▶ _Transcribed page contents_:
○ ○ ○ ○ ○ ○ ○

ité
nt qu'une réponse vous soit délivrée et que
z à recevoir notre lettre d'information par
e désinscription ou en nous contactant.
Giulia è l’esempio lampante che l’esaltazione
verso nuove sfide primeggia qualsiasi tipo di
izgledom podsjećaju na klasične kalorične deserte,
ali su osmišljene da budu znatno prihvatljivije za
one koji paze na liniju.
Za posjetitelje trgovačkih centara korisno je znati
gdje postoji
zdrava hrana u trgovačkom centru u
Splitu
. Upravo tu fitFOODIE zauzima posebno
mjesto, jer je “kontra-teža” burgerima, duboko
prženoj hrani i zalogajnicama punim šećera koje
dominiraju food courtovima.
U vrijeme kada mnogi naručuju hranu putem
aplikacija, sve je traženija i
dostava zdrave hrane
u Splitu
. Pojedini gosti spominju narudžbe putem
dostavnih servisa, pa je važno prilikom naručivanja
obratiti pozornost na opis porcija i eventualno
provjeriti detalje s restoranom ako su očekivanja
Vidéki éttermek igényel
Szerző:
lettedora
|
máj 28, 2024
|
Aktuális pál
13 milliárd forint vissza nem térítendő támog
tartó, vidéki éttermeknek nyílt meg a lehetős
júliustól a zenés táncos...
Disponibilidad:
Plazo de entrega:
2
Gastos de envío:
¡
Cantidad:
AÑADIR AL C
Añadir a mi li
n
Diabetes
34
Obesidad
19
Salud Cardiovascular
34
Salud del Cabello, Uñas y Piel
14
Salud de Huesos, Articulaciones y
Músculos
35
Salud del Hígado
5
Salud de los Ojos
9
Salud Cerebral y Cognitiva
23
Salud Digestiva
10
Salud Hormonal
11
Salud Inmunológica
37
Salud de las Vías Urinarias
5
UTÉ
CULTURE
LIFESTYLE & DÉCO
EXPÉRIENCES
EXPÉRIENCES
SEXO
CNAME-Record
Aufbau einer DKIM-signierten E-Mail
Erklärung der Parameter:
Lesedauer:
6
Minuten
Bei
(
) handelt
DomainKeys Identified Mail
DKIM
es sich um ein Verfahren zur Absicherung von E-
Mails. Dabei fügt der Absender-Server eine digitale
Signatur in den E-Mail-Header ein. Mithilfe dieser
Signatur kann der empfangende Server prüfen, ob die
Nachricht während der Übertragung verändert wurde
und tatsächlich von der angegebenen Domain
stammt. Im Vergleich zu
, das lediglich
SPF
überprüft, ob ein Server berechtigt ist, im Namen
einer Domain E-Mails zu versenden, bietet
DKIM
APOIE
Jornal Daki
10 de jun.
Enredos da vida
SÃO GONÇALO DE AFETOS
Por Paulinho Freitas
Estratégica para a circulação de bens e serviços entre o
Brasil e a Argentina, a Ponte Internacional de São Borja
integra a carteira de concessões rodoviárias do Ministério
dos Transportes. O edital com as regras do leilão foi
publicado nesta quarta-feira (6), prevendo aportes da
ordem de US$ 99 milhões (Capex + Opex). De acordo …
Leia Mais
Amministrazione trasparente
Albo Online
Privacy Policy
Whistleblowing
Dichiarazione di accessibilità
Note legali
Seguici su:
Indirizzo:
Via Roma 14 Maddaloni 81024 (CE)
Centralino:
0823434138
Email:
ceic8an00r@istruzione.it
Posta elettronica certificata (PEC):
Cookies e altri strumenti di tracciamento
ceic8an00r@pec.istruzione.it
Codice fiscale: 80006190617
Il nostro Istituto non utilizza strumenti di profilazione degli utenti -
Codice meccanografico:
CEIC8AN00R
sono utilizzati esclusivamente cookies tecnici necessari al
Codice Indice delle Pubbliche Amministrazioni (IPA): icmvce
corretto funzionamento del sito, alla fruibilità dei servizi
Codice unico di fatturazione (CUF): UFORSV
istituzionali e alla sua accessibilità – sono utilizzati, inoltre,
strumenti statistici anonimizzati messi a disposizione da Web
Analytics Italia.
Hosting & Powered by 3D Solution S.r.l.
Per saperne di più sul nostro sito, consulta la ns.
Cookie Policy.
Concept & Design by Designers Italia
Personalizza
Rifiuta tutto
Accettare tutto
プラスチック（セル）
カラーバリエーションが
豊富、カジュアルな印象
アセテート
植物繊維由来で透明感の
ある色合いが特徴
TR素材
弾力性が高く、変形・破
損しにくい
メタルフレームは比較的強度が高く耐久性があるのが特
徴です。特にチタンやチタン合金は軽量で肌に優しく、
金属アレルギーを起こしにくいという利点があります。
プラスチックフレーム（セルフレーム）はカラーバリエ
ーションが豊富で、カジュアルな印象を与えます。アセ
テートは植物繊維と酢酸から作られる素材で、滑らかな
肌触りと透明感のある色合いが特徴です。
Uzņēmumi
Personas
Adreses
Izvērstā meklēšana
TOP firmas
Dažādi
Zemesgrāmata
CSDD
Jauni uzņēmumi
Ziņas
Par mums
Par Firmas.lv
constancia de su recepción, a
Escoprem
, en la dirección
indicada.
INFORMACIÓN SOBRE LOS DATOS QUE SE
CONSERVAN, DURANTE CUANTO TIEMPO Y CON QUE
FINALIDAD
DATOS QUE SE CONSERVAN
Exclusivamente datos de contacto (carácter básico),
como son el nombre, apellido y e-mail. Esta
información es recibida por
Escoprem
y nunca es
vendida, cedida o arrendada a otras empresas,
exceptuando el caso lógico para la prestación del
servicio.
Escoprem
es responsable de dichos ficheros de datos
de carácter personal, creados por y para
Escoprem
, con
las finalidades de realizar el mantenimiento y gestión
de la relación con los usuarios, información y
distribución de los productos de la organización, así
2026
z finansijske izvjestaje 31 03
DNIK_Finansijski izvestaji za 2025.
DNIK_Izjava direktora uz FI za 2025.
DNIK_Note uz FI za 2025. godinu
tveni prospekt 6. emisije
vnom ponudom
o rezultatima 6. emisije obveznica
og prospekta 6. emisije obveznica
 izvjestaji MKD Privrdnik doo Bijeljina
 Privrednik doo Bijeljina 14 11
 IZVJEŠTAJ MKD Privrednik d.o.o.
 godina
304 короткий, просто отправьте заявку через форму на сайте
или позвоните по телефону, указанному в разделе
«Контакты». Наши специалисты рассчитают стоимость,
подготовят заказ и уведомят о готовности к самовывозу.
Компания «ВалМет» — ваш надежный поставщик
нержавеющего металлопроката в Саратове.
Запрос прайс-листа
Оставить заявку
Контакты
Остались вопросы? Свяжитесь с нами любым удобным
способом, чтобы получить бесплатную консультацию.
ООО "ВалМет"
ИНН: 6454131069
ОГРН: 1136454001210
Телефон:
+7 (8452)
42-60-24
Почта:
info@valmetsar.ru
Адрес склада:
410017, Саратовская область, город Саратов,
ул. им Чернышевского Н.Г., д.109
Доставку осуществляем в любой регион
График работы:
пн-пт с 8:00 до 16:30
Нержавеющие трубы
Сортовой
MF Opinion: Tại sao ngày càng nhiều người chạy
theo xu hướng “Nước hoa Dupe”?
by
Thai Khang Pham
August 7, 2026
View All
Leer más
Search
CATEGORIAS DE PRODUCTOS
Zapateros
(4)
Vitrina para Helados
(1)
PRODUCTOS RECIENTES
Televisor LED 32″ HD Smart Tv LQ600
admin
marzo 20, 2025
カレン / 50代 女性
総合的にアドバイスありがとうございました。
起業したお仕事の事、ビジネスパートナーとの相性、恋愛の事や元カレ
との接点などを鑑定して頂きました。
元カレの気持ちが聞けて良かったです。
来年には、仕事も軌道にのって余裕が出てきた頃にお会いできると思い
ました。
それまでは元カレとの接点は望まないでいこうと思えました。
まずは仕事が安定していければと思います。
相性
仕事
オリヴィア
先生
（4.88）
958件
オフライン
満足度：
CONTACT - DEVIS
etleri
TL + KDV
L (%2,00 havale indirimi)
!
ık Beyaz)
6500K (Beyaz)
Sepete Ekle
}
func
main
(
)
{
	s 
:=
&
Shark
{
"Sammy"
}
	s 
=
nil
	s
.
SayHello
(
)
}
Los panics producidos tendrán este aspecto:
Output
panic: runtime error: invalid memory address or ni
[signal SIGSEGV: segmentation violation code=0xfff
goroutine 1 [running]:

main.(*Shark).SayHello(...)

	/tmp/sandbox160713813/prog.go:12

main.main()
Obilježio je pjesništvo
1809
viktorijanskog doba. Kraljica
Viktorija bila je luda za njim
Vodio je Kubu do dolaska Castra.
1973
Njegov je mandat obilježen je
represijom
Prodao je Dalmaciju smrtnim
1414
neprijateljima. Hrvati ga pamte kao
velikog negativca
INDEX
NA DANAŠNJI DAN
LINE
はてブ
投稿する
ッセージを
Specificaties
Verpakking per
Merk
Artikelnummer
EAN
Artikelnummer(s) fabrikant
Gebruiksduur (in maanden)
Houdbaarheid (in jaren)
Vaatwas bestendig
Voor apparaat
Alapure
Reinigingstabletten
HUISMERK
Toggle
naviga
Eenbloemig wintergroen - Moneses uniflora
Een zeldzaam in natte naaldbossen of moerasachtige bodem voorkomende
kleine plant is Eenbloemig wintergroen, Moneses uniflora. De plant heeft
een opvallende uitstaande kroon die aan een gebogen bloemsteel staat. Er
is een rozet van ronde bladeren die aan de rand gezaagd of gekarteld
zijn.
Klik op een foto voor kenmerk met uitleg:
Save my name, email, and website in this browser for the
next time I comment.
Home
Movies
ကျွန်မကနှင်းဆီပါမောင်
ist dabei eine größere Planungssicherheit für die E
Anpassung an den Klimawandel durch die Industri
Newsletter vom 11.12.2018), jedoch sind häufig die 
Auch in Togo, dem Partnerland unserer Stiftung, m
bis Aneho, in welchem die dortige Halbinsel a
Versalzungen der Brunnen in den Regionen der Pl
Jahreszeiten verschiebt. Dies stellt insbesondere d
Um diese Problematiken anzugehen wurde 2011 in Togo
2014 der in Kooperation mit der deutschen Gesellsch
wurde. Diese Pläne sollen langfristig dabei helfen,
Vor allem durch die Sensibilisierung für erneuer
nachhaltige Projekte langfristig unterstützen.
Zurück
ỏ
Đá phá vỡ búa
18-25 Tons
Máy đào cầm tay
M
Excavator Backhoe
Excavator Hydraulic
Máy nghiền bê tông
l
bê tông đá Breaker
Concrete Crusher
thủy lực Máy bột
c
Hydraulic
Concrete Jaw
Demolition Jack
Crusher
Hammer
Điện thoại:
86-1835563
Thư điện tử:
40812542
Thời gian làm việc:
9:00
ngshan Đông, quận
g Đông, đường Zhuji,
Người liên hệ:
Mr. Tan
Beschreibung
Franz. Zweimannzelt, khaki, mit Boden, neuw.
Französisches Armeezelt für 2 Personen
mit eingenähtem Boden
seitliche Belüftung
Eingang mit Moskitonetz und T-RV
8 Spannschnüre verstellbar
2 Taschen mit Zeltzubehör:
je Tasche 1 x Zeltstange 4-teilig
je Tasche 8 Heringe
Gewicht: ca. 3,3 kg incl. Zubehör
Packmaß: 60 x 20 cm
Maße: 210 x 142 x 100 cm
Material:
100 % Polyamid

○ ○ ○ ○ ○ ○ ○

▶ _JOB_:
The expected result is a copy of each line in the records where "istruzione" appears.

▶ _RESPONSE BELOW_:
ceic8an00r@istruzione.it
ceic8an00r@pec.istruzione.it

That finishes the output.